INTRODUCTION: Objective: With the increasing use of whole-exome sequencing, one of the challenges in identifying the causal allele for a Mendelian disease is the unavailability of population-specific human genetic variation reference databases. People of Turkey were not represented in GnomAD or other publicly available large databases until recently when the first comprehensive genomic variation database, Turkish Variome (TRV), was published. This study aims to evaluate whether TRV or other publicly available large genomic variation databases can reliably be used for rare disease variant evaluation from Turkish individuals.
METHODS: Methods: We identified 60 non-disease-causing non-synonymous variants (minor allele frequencies >1%) in 58 genes that are known to be associated with idiopathic hypogonadotropic hypogonadism (IHH) from a large Turkish patient cohort. We then compared the allelic frequencies of these variants with those in various public genomic variation databases, including TRV.

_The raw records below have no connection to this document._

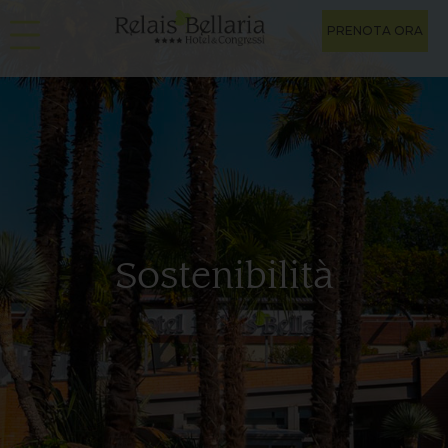
PRENOTA ORA
Sostenibilità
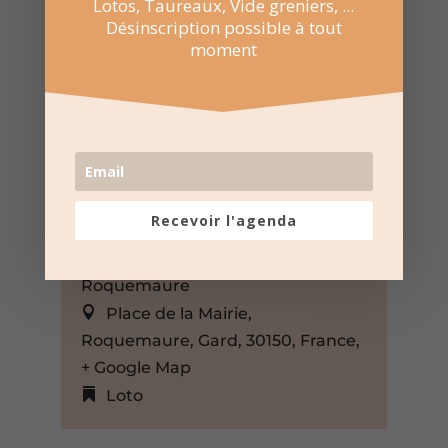
Lotos, Taureaux, Vide greniers, ...
Désinscription possible à tout
moment
15 Fév 2026
Recevoir l'agenda
13:30 au 16:30
Place de la Mairie –
Roquemaure
Place de la Mairie,
Roquemaure, Gard, 30150, France,
+ Google Map
Loto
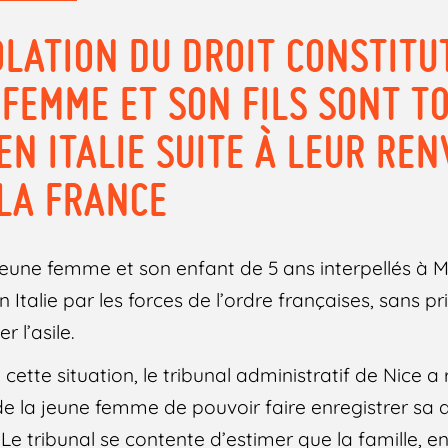
OLATION DU DROIT CONSTITU
E FEMME ET SON FILS SONT T
N ITALIE SUITE À LEUR REN
 LA FRANCE
jeune femme et son enfant de 5 ans interpellés à 
Italie par les forces de l’ordre françaises, sans 
 l’asile.
e cette situation, le tribunal administratif de Nice a 
e la jeune femme de pouvoir faire enregistrer sa 
is. Le tribunal se contente d’estimer que la famille,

RESULTS: Results: Our cohort variants showed the highest correlations with those in the TRV, Iranome, and The Greater Middle East Variome, in decreasing order.
DISCUSSION AND CONCLUSION: Conclusion: These results suggest that the TRV is the appropriate database for the Turkish population for rare genomic variant evaluations. Our data also point out that variomes from geographic neighborhoods may serve as substitute references for populations devoid of their own genomic variation databases.